What this task involves. Give back every entry below, exactly as written.

[Saved data entries]
++++++++++++++++++++

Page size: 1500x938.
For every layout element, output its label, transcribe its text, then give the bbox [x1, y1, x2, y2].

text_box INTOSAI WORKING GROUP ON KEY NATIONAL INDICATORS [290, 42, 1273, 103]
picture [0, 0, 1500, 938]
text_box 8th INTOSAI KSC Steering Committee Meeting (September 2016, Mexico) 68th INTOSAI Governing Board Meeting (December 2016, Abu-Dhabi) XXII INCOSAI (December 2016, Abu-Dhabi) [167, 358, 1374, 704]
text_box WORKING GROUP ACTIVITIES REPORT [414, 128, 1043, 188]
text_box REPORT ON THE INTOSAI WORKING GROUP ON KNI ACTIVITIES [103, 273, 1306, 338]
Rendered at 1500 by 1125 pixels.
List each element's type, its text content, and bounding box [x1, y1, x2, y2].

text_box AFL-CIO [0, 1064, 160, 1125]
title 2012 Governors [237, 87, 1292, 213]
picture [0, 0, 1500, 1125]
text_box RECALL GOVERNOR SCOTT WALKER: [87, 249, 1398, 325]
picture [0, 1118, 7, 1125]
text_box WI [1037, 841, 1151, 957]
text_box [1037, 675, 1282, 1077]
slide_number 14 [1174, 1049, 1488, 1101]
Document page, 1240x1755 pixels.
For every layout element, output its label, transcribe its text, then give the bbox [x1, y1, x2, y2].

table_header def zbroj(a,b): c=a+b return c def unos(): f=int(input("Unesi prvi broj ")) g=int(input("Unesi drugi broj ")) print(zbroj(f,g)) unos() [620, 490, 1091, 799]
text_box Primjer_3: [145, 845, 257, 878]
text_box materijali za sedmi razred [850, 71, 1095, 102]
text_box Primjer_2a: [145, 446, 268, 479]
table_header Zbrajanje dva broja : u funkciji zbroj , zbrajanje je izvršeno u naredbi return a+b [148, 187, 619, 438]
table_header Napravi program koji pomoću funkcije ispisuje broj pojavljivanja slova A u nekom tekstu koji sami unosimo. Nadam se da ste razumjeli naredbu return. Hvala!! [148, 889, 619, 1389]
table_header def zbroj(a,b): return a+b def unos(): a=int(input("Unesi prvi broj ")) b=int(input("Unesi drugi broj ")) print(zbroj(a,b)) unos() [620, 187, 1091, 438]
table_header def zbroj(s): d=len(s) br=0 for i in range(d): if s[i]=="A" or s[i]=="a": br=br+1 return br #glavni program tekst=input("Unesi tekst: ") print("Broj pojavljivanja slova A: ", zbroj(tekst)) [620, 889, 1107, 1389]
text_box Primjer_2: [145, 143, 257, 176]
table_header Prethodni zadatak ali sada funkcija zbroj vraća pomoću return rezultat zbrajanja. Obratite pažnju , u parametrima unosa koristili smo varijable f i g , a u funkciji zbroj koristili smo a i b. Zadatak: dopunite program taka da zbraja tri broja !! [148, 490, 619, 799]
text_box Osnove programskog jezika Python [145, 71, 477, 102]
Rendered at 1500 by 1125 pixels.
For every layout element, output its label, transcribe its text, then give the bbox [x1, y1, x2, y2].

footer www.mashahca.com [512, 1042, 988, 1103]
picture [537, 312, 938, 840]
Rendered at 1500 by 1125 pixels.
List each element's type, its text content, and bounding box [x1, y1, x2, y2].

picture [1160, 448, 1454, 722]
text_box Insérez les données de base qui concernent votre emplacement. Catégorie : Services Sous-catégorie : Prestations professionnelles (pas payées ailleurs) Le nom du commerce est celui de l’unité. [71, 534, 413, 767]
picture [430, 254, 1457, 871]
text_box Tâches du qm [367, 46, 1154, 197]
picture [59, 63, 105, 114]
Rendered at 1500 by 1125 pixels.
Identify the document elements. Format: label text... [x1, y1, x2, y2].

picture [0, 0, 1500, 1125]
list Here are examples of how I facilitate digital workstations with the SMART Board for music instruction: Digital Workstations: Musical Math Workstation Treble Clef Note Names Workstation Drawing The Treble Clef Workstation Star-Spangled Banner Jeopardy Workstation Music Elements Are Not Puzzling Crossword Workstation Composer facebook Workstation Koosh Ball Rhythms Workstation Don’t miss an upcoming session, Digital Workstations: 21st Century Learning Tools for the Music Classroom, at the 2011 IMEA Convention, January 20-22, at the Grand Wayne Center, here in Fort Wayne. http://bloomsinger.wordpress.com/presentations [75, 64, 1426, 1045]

++++++++++++++++++++

Result of the task.
Page size: 1500x938.
For every layout element, output its label, transcribe its text, then give the bbox [x1, y1, x2, y2].

text_box INTOSAI WORKING GROUP ON KEY NATIONAL INDICATORS [290, 42, 1273, 103]
picture [0, 0, 1500, 938]
text_box 8th INTOSAI KSC Steering Committee Meeting (September 2016, Mexico) 68th INTOSAI Governing Board Meeting (December 2016, Abu-Dhabi) XXII INCOSAI (December 2016, Abu-Dhabi) [167, 358, 1374, 704]
text_box WORKING GROUP ACTIVITIES REPORT [414, 128, 1043, 188]
text_box REPORT ON THE INTOSAI WORKING GROUP ON KNI ACTIVITIES [103, 273, 1306, 338]
Rendered at 1500 by 1125 pixels.
List each element's type, its text content, and bounding box [x1, y1, x2, y2].

text_box AFL-CIO [0, 1064, 160, 1125]
title 2012 Governors [237, 87, 1292, 213]
picture [0, 0, 1500, 1125]
text_box RECALL GOVERNOR SCOTT WALKER: [87, 249, 1398, 325]
picture [0, 1118, 7, 1125]
text_box WI [1037, 841, 1151, 957]
text_box [1037, 675, 1282, 1077]
slide_number 14 [1174, 1049, 1488, 1101]
Document page, 1240x1755 pixels.
For every layout element, output its label, transcribe its text, then give the bbox [x1, y1, x2, y2].

table_header def zbroj(a,b): c=a+b return c def unos(): f=int(input("Unesi prvi broj ")) g=int(input("Unesi drugi broj ")) print(zbroj(f,g)) unos() [620, 490, 1091, 799]
text_box Primjer_3: [145, 845, 257, 878]
text_box materijali za sedmi razred [850, 71, 1095, 102]
text_box Primjer_2a: [145, 446, 268, 479]
table_header Zbrajanje dva broja : u funkciji zbroj , zbrajanje je izvršeno u naredbi return a+b [148, 187, 619, 438]
table_header Napravi program koji pomoću funkcije ispisuje broj pojavljivanja slova A u nekom tekstu koji sami unosimo. Nadam se da ste razumjeli naredbu return. Hvala!! [148, 889, 619, 1389]
table_header def zbroj(a,b): return a+b def unos(): a=int(input("Unesi prvi broj ")) b=int(input("Unesi drugi broj ")) print(zbroj(a,b)) unos() [620, 187, 1091, 438]
table_header def zbroj(s): d=len(s) br=0 for i in range(d): if s[i]=="A" or s[i]=="a": br=br+1 return br #glavni program tekst=input("Unesi tekst: ") print("Broj pojavljivanja slova A: ", zbroj(tekst)) [620, 889, 1107, 1389]
text_box Primjer_2: [145, 143, 257, 176]
table_header Prethodni zadatak ali sada funkcija zbroj vraća pomoću return rezultat zbrajanja. Obratite pažnju , u parametrima unosa koristili smo varijable f i g , a u funkciji zbroj koristili smo a i b. Zadatak: dopunite program taka da zbraja tri broja !! [148, 490, 619, 799]
text_box Osnove programskog jezika Python [145, 71, 477, 102]
Rendered at 1500 by 1125 pixels.
For every layout element, output its label, transcribe its text, then give the bbox [x1, y1, x2, y2].

footer www.mashahca.com [512, 1042, 988, 1103]
picture [537, 312, 938, 840]
Rendered at 1500 by 1125 pixels.
List each element's type, its text content, and bounding box [x1, y1, x2, y2].

picture [1160, 448, 1454, 722]
text_box Insérez les données de base qui concernent votre emplacement. Catégorie : Services Sous-catégorie : Prestations professionnelles (pas payées ailleurs) Le nom du commerce est celui de l’unité. [71, 534, 413, 767]
picture [430, 254, 1457, 871]
text_box Tâches du qm [367, 46, 1154, 197]
picture [59, 63, 105, 114]
Rendered at 1500 by 1125 pixels.
Identify the document elements. Format: label text... [x1, y1, x2, y2].

picture [0, 0, 1500, 1125]
list Here are examples of how I facilitate digital workstations with the SMART Board for music instruction: Digital Workstations: Musical Math Workstation Treble Clef Note Names Workstation Drawing The Treble Clef Workstation Star-Spangled Banner Jeopardy Workstation Music Elements Are Not Puzzling Crossword Workstation Composer facebook Workstation Koosh Ball Rhythms Workstation Don’t miss an upcoming session, Digital Workstations: 21st Century Learning Tools for the Music Classroom, at the 2011 IMEA Convention, January 20-22, at the Grand Wayne Center, here in Fort Wayne. http://bloomsinger.wordpress.com/presentations [75, 64, 1426, 1045]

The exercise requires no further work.